The differences in CPU scores between the Snapdragon 8 Gen 3 and other flagship chips of 2024 are not drastic. These are hardly noticeable in actual use-case scenarios. This chip demonstrates some slight improvements over the older 8 Gen 2. It is generally 14 percent faster and specifically 9.66 percent better in single-core and 31.82 percent in multi-core.

2. Graphics Processing Capabilities

It might not fare well against other flagship chips but one of the strengths of Snapdragon 8 Gen 3 is the graphics processing performance of its Adreno GPU. Result from AnTuTu 10 showed that it scored 904347 in GPU testing. This is 50.97 higher than the 53700 GPU score of Apple A17 Pro and 3.14 percent higher than the 876384 GPU score of MediaTek Dimensity 9300.

The score from 3DMark Wildlife Performance test that assessed graphics performance in Vulkan was 17276 at 103 frames per second. This is a noteworthy graphics performance score. It is 53.28 percent higher than the 10008 score of the A17 Pro at 59 frames per second and 43.08 higher than the 11068 score of Dimensity 9300 at 66 frames per second.
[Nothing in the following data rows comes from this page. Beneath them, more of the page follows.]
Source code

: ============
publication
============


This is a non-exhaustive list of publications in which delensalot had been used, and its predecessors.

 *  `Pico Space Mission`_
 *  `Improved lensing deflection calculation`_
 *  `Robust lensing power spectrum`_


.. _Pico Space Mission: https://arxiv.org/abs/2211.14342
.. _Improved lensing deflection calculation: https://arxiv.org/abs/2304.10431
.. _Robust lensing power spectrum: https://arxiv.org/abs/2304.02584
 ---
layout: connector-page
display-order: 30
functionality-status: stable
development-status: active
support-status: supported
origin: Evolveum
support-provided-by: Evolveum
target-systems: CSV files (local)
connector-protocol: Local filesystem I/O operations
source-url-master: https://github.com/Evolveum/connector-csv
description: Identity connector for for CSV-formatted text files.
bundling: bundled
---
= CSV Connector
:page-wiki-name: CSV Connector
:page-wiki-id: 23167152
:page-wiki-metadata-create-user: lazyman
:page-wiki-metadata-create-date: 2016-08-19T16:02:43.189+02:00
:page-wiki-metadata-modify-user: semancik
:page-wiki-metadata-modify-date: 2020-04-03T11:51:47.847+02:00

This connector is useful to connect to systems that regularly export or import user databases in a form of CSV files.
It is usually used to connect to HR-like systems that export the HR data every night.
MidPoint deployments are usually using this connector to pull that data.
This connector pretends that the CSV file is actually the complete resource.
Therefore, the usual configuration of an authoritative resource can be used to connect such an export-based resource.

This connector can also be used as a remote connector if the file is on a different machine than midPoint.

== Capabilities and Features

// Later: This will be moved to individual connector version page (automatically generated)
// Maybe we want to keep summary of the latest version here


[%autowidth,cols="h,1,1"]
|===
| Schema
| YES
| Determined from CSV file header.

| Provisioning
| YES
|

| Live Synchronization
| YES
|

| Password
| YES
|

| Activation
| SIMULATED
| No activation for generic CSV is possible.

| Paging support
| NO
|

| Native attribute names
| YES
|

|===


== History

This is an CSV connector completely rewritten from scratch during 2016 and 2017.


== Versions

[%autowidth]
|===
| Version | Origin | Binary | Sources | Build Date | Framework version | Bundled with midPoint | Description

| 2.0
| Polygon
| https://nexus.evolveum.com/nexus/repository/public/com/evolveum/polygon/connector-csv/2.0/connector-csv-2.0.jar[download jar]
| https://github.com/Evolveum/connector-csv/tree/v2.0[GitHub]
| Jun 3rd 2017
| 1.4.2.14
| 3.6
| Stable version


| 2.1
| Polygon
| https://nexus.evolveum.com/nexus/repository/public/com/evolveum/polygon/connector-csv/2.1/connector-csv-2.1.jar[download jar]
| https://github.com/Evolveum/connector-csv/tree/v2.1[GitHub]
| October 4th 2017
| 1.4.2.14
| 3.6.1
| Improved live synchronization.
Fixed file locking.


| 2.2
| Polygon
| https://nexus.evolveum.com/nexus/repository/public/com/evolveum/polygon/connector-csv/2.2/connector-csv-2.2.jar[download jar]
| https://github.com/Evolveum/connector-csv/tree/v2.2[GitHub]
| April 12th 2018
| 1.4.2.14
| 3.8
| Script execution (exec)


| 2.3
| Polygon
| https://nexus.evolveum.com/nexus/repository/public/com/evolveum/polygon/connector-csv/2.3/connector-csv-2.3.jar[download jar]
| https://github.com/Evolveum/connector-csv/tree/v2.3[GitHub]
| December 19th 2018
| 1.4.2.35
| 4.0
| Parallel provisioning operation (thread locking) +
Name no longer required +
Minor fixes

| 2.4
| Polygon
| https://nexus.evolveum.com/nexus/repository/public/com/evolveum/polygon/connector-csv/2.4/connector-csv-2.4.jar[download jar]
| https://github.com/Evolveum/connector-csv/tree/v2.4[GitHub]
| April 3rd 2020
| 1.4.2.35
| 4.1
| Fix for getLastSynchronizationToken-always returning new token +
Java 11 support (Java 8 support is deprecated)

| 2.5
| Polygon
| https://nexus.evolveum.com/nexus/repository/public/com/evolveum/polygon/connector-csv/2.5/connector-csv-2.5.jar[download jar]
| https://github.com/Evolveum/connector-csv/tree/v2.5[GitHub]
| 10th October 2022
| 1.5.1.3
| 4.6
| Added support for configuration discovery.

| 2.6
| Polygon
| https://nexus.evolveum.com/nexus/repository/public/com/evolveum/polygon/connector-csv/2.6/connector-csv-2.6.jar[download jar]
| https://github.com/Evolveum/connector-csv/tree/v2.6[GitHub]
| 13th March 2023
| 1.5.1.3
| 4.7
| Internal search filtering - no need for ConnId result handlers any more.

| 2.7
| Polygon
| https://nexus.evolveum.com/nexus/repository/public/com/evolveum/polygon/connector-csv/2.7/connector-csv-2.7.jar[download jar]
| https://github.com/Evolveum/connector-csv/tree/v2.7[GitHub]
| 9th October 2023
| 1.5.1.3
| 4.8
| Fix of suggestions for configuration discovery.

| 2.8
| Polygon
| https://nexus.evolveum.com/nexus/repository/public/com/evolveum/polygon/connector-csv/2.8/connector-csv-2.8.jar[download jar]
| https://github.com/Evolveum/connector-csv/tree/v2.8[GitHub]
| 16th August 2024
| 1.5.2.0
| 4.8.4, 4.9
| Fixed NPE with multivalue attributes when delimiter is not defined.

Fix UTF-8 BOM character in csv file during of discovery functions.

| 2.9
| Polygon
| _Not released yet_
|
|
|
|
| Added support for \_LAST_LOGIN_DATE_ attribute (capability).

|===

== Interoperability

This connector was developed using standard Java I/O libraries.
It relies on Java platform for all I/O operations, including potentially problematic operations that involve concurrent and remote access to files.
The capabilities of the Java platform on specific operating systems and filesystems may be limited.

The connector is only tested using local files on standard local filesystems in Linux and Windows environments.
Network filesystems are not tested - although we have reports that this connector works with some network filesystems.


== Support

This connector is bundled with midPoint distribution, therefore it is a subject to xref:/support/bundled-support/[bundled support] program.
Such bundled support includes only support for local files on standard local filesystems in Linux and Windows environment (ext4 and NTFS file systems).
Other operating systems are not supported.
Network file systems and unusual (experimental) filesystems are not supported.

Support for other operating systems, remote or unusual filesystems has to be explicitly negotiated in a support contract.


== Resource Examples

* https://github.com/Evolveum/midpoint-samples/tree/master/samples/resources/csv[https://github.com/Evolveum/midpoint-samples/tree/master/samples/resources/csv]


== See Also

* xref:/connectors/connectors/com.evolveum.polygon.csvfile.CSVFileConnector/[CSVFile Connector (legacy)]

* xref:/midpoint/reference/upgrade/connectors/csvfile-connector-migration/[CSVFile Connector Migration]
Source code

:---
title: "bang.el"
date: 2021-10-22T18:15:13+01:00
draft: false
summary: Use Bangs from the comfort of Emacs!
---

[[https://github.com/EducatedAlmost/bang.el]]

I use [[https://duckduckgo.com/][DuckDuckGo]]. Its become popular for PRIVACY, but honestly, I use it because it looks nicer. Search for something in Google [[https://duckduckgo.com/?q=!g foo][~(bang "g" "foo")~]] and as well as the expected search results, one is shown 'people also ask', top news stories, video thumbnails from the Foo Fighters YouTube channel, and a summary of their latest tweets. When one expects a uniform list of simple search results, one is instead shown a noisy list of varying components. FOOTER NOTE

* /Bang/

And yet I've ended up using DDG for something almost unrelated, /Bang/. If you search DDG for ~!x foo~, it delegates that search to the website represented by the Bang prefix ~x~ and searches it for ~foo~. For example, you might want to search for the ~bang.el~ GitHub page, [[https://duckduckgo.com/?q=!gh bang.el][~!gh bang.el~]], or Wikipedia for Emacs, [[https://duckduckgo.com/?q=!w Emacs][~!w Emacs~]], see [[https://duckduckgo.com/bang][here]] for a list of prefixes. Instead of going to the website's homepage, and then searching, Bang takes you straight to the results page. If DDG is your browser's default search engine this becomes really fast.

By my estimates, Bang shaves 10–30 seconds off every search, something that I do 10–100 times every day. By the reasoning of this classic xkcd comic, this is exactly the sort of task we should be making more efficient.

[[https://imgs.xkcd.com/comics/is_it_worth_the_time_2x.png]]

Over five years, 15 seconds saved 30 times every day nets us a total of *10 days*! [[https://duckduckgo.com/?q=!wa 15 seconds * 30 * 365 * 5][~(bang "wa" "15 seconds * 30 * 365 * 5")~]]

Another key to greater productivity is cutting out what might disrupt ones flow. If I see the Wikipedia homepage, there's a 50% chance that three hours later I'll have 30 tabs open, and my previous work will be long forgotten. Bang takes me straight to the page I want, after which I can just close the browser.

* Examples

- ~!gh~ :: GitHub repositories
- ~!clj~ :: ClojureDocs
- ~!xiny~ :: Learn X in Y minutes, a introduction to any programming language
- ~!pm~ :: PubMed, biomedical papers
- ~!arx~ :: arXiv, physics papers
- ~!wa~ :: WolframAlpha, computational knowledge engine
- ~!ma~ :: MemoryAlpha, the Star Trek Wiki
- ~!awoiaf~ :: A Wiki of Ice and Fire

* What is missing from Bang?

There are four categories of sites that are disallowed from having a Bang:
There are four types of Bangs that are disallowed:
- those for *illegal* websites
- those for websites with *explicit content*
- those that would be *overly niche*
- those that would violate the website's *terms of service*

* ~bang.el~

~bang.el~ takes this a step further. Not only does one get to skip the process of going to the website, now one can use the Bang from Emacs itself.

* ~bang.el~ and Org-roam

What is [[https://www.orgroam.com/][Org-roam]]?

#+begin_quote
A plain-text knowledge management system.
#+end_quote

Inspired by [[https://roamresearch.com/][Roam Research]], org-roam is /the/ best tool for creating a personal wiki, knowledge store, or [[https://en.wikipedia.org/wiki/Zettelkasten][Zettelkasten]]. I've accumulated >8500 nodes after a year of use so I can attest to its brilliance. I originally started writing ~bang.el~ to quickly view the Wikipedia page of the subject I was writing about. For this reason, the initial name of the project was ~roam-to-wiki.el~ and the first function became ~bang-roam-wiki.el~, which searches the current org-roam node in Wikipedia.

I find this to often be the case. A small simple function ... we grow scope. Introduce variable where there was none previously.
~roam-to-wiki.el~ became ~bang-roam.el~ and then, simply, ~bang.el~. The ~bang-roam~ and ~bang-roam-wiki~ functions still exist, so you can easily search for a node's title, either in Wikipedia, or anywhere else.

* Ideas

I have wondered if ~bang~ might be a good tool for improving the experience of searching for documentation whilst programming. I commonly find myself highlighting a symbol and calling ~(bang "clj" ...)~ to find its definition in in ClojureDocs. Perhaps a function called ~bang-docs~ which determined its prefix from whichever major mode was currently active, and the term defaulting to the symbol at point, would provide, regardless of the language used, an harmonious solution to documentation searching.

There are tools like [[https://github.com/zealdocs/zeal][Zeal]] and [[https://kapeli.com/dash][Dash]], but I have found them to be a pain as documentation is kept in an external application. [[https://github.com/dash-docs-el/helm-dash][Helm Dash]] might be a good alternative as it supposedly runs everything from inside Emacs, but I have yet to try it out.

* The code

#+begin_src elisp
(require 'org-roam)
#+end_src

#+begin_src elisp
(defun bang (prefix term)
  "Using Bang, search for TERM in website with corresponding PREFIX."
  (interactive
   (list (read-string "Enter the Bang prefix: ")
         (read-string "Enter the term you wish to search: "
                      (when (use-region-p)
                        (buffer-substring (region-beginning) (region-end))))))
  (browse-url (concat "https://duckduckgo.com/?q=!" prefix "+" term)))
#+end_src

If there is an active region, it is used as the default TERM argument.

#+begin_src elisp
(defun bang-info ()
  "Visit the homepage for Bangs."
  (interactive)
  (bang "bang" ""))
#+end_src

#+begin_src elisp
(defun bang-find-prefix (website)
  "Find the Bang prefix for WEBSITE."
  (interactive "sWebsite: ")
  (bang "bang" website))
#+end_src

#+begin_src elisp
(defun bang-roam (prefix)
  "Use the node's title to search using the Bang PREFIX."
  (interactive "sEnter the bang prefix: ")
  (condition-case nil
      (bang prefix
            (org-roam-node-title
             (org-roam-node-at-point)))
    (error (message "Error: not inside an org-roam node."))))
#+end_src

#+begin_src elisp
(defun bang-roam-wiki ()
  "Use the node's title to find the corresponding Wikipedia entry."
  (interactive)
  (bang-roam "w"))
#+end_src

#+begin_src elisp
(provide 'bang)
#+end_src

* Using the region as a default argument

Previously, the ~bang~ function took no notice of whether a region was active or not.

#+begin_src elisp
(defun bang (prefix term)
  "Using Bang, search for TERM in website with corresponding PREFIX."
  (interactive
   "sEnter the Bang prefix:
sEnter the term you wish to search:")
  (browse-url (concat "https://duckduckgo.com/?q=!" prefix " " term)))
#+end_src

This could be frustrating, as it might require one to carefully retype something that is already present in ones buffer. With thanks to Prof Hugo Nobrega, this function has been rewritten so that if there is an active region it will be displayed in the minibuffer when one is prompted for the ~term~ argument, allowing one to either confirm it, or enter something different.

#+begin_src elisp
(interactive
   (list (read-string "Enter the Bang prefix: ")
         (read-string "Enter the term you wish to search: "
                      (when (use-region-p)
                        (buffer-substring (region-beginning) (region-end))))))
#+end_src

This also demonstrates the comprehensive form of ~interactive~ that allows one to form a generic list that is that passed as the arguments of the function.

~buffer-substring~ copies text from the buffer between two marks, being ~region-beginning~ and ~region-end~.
It also outperformed other flagship chips like the Tensor G3, which powers the Pixel 8 and Pixel 8 Pro, the Tensor G4, which powers the Pixel 9 and 9 Pro, and Samsung Exynos 2400, which powers international versions of the Samsung Galaxy S24 series, based on the GPU scores in AnTuTu 10. Tensor G3 scored 82.35 percent lower at 376816 while Samsung Exynos 2400 scored 22.32 percent lower at 722765.

3. Artificial Intelligence Acceleration

The implementation of AI acceleration in Snapdragon chips differs from how companies like Apple or Google integrate AI accelerators in their chip designs. The Qualcomm Engine constitutes the Qualcomm Hexagon NPU, the Kryo CPU, and the Adreno GPU, as well as the Sensing Hub. The Hexagon is the AI component with its scalar, vector, and tensor accelerators.

Nonetheless, based on the data from Qualcomm, the Hexagon of Snapdragon 8 Gen 3 delivers 98 percent faster performance and  40 percent improved performance-power-watt in sustained AI inferencing than the previous 8 Gen 2. The entire AI Engine can run large language models with up to 20 tokens per second while the specific Sensing Hub handles smaller models.

The Snapdragon 8 Gen 3 might not fare well compared to the Apple A17 Pro chip and the Google Tensor G3 chip in terms of parallel computing while handling AI workloads. Apple has a dedicated and standalone Neural Engine and Google has integrated a dedicated Tensor Processing Unit in its chip design to offload most AI-related tasks from the CPUs and GPUs.